If you tease through history books looking for the roots of the Kennel Club, you eventually come to The Field magazine, and John Henry Walsh, its editor
The Field was founded in London 1853, and its target audience was "those who loved shooting, fishing, hunting and could sniff out a decent claret at 1,000 paces."
John Henry Walsh was on of the judges at the first formal dog show, held in 1859, and he was the person who came up with the points system that guides Kennel Club selection in the show ring to this day.
I bring this up because in an article in the current issue of The Field, gun dog man David Tomlinson says, we must change our attitude to breed purity in order to save gundogs.
Go to Breed Population Analyses on the KC’s website. You will find the EPS for all our gundog breeds, and there’s not one that looks good. Take the English springer spaniel, for example.

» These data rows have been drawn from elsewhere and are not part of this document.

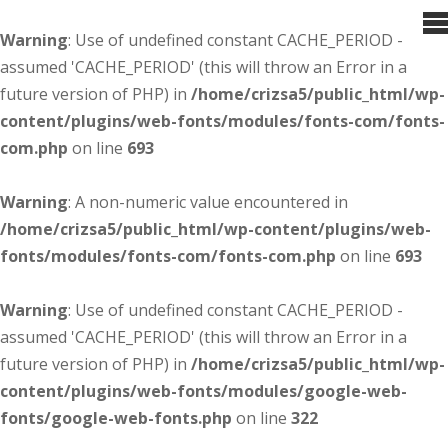
Warning
: Use of undefined constant CACHE_PERIOD -
assumed 'CACHE_PERIOD' (this will throw an Error in a
future version of PHP) in
/home/crizsa5/public_html/wp-
content/plugins/web-fonts/modules/fonts-com/fonts-
com.php
on line
693
Warning
: A non-numeric value encountered in
/home/crizsa5/public_html/wp-content/plugins/web-
fonts/modules/fonts-com/fonts-com.php
on line
693
Warning
: Use of undefined constant CACHE_PERIOD -
assumed 'CACHE_PERIOD' (this will throw an Error in a
future version of PHP) in
/home/crizsa5/public_html/wp-
content/plugins/web-fonts/modules/google-web-
fonts/google-web-fonts.php
on line
322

For many years the springer has been in our top three most popular breeds, with well over 10,000 registrations of puppies a year. But according to the KC, “the rate of inbreeding has remained consistently steady and high over the period of the study (1980-2014). This implies genetic variation is being steadily lost from the breed.”
The KC gives the EPS of the springer as 45.1. It warns: “below an effective population size of 100 (inbreeding rate of 0.50% per generation) the loss of genetic variation in a breed/population increases considerably. An effective population of below 50 (inbreeding rate of 1.0% per generation) indicates that the future of the breed may be at risk.”
There’s no chance for labrador enthusiasts to feel smug. The labrador EPS is 81.7 but, the KC notes, “there appears to be an extensive use of popular dogs as sires in this breed”. The EPS for flat-coated retrievers is 67.9; golden retrievers, 61.9; cockers, 49.1; Sussex spaniels, 32.2; English setters, 29.8; clumber spaniels, 24.5.
Bottom line: Outbreeding is critical for gundog survival.